Women's Group Encourages Target Customers To Switch To Wal-Mart

The retailer refuses to raise its minimum wage after Wal-Mart and T.J. Maxx announced boosts this year. Now one women's group is encouraging Target customers to shop at Wal-Mart instead.

Target, facing pressure to raise its minimum wage following boosts by Wal-Mart and T.J. Maxx earlier this year, maintains that setting such a number is "unreasonable," even amid new demands from a women's advocacy group.

The group, UltraViolet, is circulating a petition insisting Target raise its minimum wage after Wal-Mart, the nation's biggest private employer, recently shared plans to raise its lowest wage in U.S. stores to $9 this year and $10 in 2016. TJX, the parent company of T.J. Maxx, Home Goods, and Marshalls, made a similar announcement shortly thereafter, while Gap and Ikea promised such changes last year.

Target Chief Financial Officer John Mulligan addressed the wage question at an investor conference last week, saying it's "just not reasonable" to give out "an arbitrary number that's some flat rate that we're going to pay across the country." He admitted that Target may not have been clear enough in expressing that it intends to "pay what we need to pay to get a great team."

"Fixating on some single number, to us, an average number, is unimportant," he said at a March 4 conference held by Bank of America Merrill Lynch. "It's about being competitive locally at a store level within a marketplace.
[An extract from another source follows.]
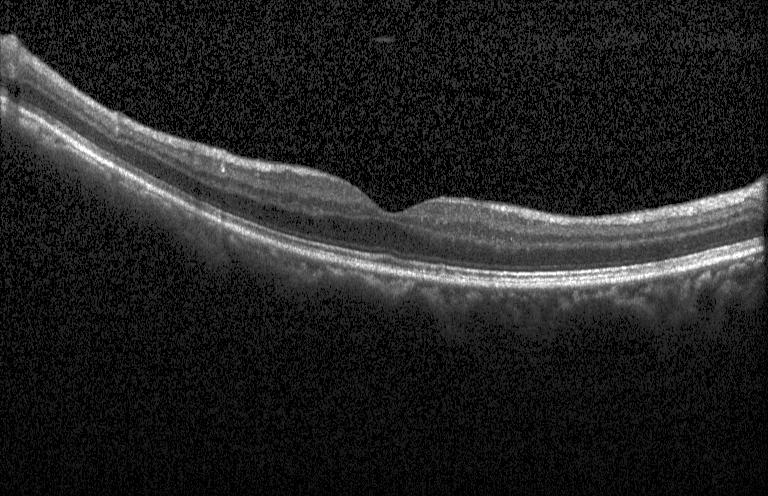 OCT line scan. Spectral-domain optical coherence tomography — Assessment: no evidence of choroidal neovascularization, diabetic macular edema, or drusen.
That is important and we're going to be competitive and we're going to pay." He noted that a $9 starting wage would make little sense in markets like North Dakota and New York City where the company has to pay more than that.

But the company's refusal to set a minimum has drawn the scrutiny of advocacy group UltraViolet. The group's co-founder, Nita Chadhary, questioned the retailer's honesty in a statement to BuzzFeed News, accusing the chain of keeping its wages "cloaked in secrecy."

UltraViolet said it took on the cause because nearly two-thirds of minimum-wage workers are women. It's running online ads in Minnesota, Pennsylvania, and Nebraska that read, "Did you know there's a Wal-Mart near you that pays higher minimum wage than Target?" Each state's minimum wage is $8 or less. The ads direct users to a petition.

A spokesperson for Target told BuzzFeed News that while the chain doesn't share details on wages and benefits, "all of our stores pay more than federal minimum wage."

Separately, Target said Tuesday that it laid off 1,700 workers, mostly from its Minneapolis headquarters. The company, the second-biggest discount retailer in the U.S. after Wal-Mart, has had a rough past two years, with obstacles such as its massive data breach and the failure of its Canadian operation.

Mulligan, speaking at last week's conference, noted Target is assessing what competitors are saying about wages and knows it will have an impact on the company.

"We just don't think it's material," he said. "It certainly has not changed the way we think about the year. So, I'm probably still being unclear, but that's the way we think about it."